Collect the lines of the entries where "center" shows up.

- Stored data

● ● ● ●

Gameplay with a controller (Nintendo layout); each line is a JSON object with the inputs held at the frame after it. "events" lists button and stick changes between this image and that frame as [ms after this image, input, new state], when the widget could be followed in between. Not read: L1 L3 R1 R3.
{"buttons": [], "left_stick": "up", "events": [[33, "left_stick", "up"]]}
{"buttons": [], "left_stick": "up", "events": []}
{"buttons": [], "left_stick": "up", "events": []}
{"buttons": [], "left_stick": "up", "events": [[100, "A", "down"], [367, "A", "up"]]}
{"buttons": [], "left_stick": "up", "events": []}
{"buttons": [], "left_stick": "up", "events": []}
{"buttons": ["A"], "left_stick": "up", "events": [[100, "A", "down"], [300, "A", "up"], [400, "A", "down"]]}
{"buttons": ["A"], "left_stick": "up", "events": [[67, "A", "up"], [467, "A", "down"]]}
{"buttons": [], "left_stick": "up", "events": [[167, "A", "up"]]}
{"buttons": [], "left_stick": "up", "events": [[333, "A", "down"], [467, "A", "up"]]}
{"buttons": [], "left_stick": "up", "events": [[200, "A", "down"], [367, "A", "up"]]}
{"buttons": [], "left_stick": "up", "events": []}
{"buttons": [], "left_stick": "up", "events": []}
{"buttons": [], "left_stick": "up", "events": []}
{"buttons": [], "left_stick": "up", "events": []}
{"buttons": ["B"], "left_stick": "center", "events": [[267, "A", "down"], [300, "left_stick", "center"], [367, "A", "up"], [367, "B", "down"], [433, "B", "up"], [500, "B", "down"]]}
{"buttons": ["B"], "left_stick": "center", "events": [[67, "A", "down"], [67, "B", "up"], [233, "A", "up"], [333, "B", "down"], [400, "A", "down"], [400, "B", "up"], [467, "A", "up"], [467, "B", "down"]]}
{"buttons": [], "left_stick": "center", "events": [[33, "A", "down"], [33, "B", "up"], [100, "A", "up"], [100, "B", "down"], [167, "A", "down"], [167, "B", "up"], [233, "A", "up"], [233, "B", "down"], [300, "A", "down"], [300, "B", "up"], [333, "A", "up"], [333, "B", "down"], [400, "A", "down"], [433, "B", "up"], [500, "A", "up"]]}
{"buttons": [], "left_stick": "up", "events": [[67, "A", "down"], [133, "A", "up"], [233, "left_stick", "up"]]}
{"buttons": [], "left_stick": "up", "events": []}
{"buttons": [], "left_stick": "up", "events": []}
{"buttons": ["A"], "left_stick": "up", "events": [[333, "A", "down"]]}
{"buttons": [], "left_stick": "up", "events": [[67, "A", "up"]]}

● ● ● ●

- Output of the task
{"buttons": ["B"], "left_stick": "center", "events": [[267, "A", "down"], [300, "left_stick", "center"], [367, "A", "up"], [367, "B", "down"], [433, "B", "up"], [500, "B", "down"]]}
{"buttons": ["B"], "left_stick": "center", "events": [[67, "A", "down"], [67, "B", "up"], [233, "A", "up"], [333, "B", "down"], [400, "A", "down"], [400, "B", "up"], [467, "A", "up"], [467, "B", "down"]]}
{"buttons": [], "left_stick": "center", "events": [[33, "A", "down"], [33, "B", "up"], [100, "A", "up"], [100, "B", "down"], [167, "A", "down"], [167, "B", "up"], [233, "A", "up"], [233, "B", "down"], [300, "A", "down"], [300, "B", "up"], [333, "A", "up"], [333, "B", "down"], [400, "A", "down"], [433, "B", "up"], [500, "A", "up"]]}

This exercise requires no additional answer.